Pitfalls of Cyber Insurance Policies for Law Firms

Mitigating a Data Breach

One way many law firms seek to mitigate risks is by buying insurance coverage. However, most insurance policies don’t cover cyber-related damages. To get proper coverage, firms must typically purchase supplemental insurance policies specifically designed for this.

Finding the right cyber insurance for your firm can be challenging, however. Given that cyber insurance is so new, there are only so many coverage options available. Even worse, premiums can fluctuate as much as 40 percent depending on the current security climate and even media stories about breaches.

How Much Coverage can Insurance Contracts Provide?

The terms and conditions of specific insurance contracts can be very rigid, and small changes to the terms can determine whether you’re completely covered for a particular breach event or not at all.
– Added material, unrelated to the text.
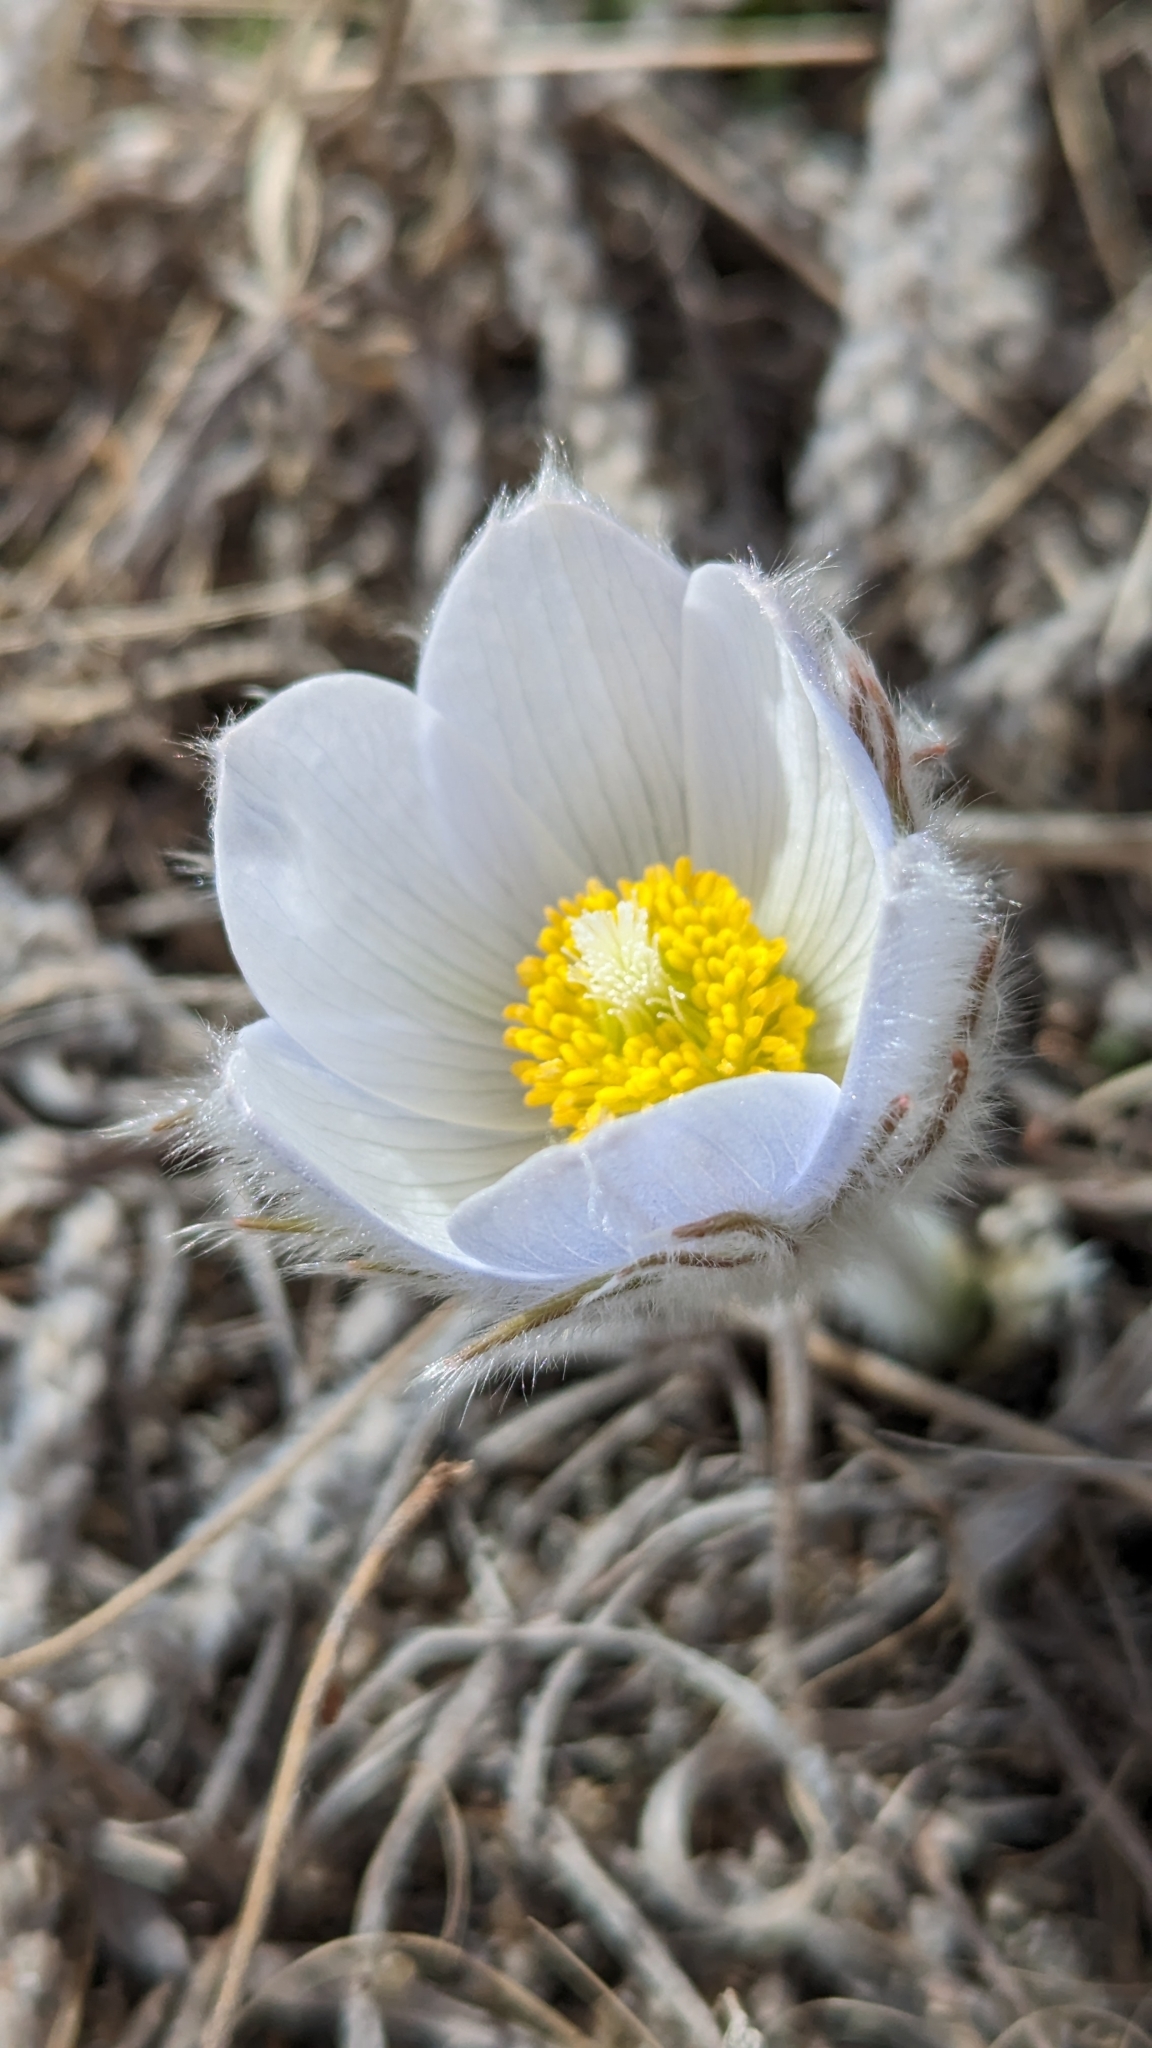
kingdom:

For example, some policies may not provide coverage if the insured does not have certain security protocols in place or if the company’s employees do not follow them (which has been the case in many breaches).

Even if the policy covers your firm for a specific event, it’s unlikely to cover all the economic and reputational damage you may suffer. Most cyber insurance policies will not cover that sort of loss.

Legal Complications Impact Coverage

Recent litigation involving the breach of a healthcare entity demonstrates the types of legal challenges that can arise concerning cyber insurance. Cottage Health System (“Cottage”) suffered a data breach that ultimately led to 32,500 patient records being compromised. The records had been posted online without any security precautions to prevent unauthorized access.

As a result of the breach, a class action lawsuit was filed against Cottage. Cottage had prudently purchased an insurance policy from Columbia Casualty Company, which agreed to cover the settlement amount for the class action lawsuit of more than $4 million.

Columbia filed a complaint about a declaratory judgment and reimbursement against Cottage, though, based on the terms of the insurance policy. An exclusion to the policy provided that Columbia would not be liable for any loss if it was the result of a failure to implement and maintain the protocols identified in the insurance application.

The application included a “Risk Control Self Assessment,” with a list of data security practice questions which Cottage answered affirmatively. Columbia alleged that Cottage provided false responses to the questions, and by implication, Columbia was not responsible for covering the cost of the settlement agreement. (The court subsequently dismissed Columbia’s complaint without prejudice based on an alternative dispute resolution clause in the contract. Columbia Cas. Co. v. Cottage Health Sys., No. CV 15-03432-DDP-AGRX, 2015 WL 4497730 (C.D. Cal. July 17, 2015).

Policies Without Security Procedures are not Effective

This case demonstrates the necessity for insurance policyholders to not only procure the correct type of coverage but to also ensure they implement and maintain the appropriate security procedures. Complicating the situation is the fact that when an entity is breached, it means its security systems did not operate as planned. For an insurance policy to mean anything, the insured must make sure they are maintaining the security procedures the insurance policy requires.

Similarly, insured entities must take the proper actions after a breach so the policy is properly activated. Some policies contain provisions that exclude coverage if the insurer is not notified of the breach within a certain amount of time.

Meeting the standards set forth in an insurance contract or fulfilling other legal obligations is only the bare minimum. To truly protect both their clients’ confidential information and their reputation, law firms should strive to greatly exceed those legal minimums.